Anayasa Mahkemesi açıklanan gerekçelerle Anayasa’nın 24. maddesinde güvence altına alınan din özgürlüğünün ihlal edildiğine karar vermiştir. 

2. Eğitim Hakkının İhlal Edildiği İddiası Yönünden

Anayasa'nın 42. maddesinde kimsenin eğitim ve öğretim hakkından yoksun bırakılamayacağı belirtilmiştir. Anayasa Mahkemesi önceki kararlarında eğitim hakkının ilk, orta ve yükseköğrenim seviyelerini kapsadığına, eğitim kurumlarına etkili bir biçimde erişimin sağlanmasını güvence altına aldığına ve kamu otoritelerine bireyin eğitim ve öğrenim almasını engellememe şeklinde negatif ödev yüklediğine karar vermiştir.

Eğitim kurumlarını düzenleyen kurallar, toplumun ihtiyaç ve kaynakları ile eğitimin farklı düzeylerine has özelliklere göre değişiklik gösterebilir. Bu nedenle devletin bu konuda yapacağı düzenleme ve uygulamalarda belli bir takdir alanına sahip olduğunun kabulü gerekir.
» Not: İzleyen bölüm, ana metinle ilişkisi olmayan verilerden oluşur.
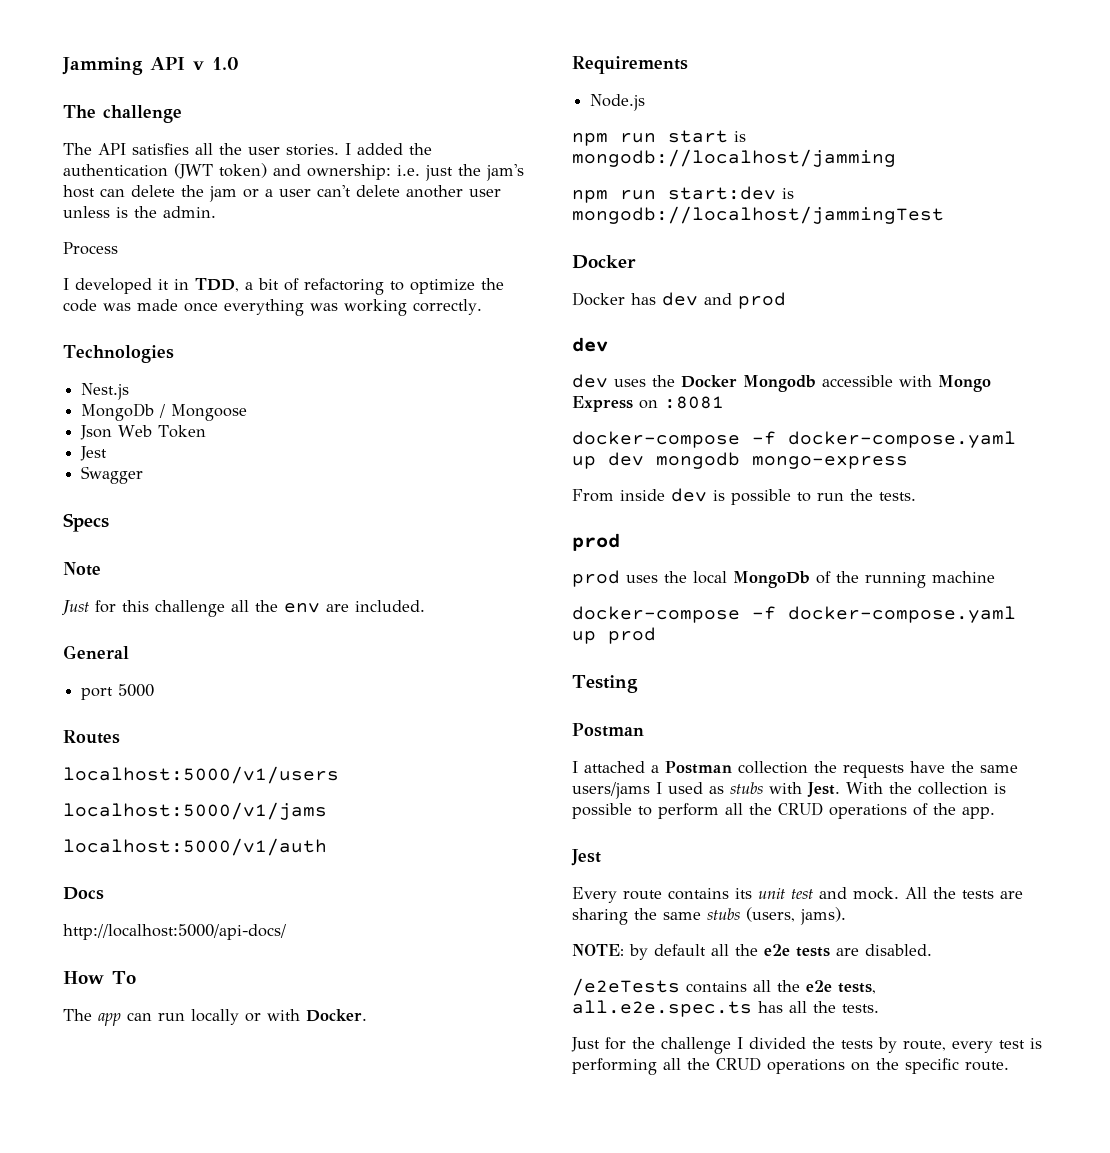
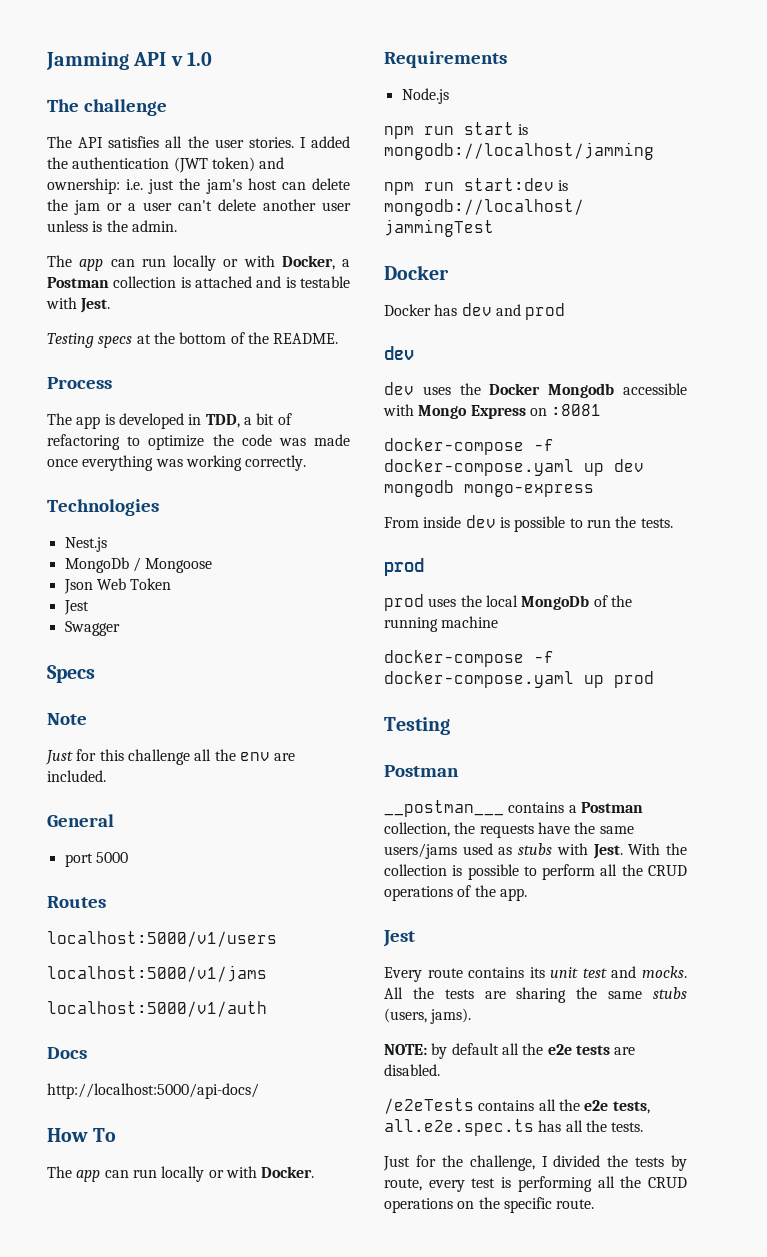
[63,242,118,255] [63,278,169,294] Process // I developed it -> [47,255,350,271] [47,276,350,288] [46,297,111,313] [47,332,339,348] [47,377,112,389] [47,413,184,429] The app can run locally or with Docker, a Postman collection is attached and is testable with Jest. // Testing specs at the bottom of the README. // Process // The app is developed
[572,761,808,774] I attached a Postman collection -> [384,800,643,817] [384,822,450,837] __postman___ contains a Postman collection,
[656,782,662,794] I -> (457, 851) none
[853,887,899,900] mock. -> [642,966,687,978] mocks.
[661,1037,731,1054] challenge -> [469,1155,535,1171] challenge,

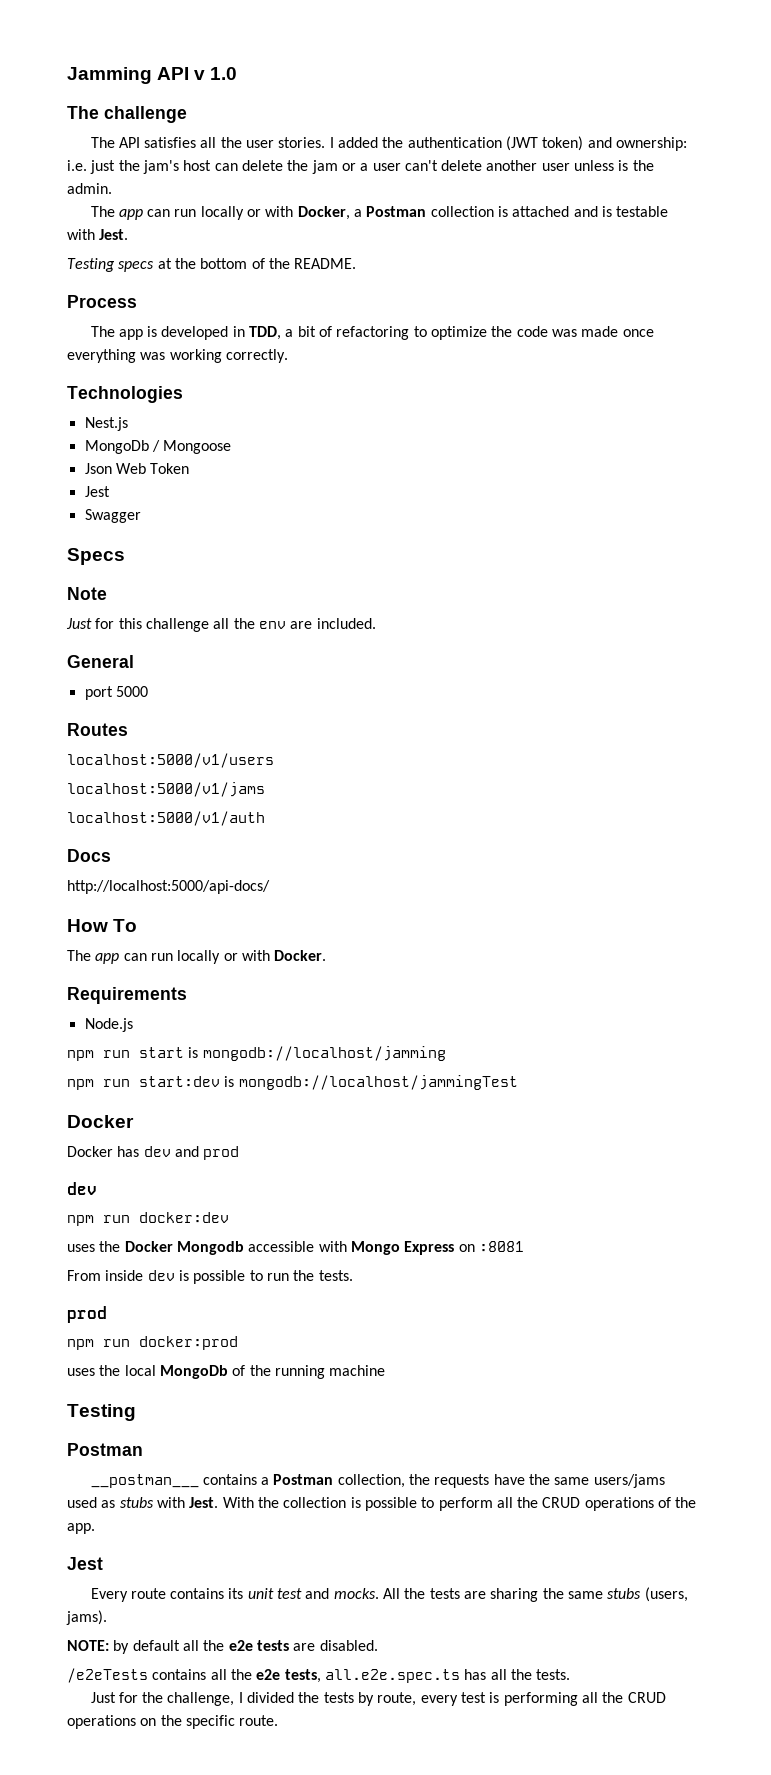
[384,382,414,395] dev -> [67,1212,229,1226] npm run docker:dev //
[384,438,554,455] [384,459,644,476] [384,480,594,497] // docker-compose -f docker-compose.yaml up dev mongodb mongo-express -> (524, 1246) none
[384,594,424,611] prod -> [67,1336,238,1350] npm run docker:prod //
[384,650,554,667] [384,671,654,688] // docker-compose -f docker-compose.yaml up prod -> (386, 1370) none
Bu kapsamda eğitim hakkı, esas itibarıyla kurallara uyulmasını sağlamak amacıyla bir eğitim kurumundan uzaklaştırma veya çıkarma da dâhil olmak üzere disiplin tedbirlerine başvurmayı engellemez. Şüphesiz disiplin cezaları, gerek öğrencilerin gelişimini gerekse bir okulun amaçlarına ulaşmasını sağlayacak araçların önemli bir parçasıdır. Ancak bu tip tedbirlere başvurmanın demokratik toplum düzeninin gereklerinden olduğu açıkça ortaya konulmalı ve uygulama, Anayasa'da yer alan diğer haklarla ters düşmemelidir.

Eğitim hakkının belli bir zamanda mevcut olan eğitim kurumlarına erişimin sağlanmasını güvence altına aldığı gözetildiğinde, başvurucunun başörtüsü yasağı nedeniyle Üniversiteye devam edememiş olması eğitim hakkına yönelik bir müdahaledir.

Eğitim hakkına yönelik müdahale konusunda, Anayasa’nın 24. maddesinde korunan din özgürlüğü bağlamındaki şikâyetler bakımından müdahalenin kanunilik koşulunun sağlanmaması nedeniyle hak ihlali sonucuna varıldığı dikkate alınarak, başvurucunun Anayasa’nın 42. maddesinde güvence altına alınan eğitim hakkının da ihlal edildiği sonucuna ulaşılmıştır.

Anayasa Mahkemesi açıklanan gerekçelerle Anayasa’nın 42. maddesinde güvence altına alınan eğitim hakkının ihlal edildiğine karar vermiştir.

Bu basın duyurusu Genel Sekreterlik tarafından kamuoyunu bilgilendirme amacıyla hazırlanmış olup bağlayıcı değildir.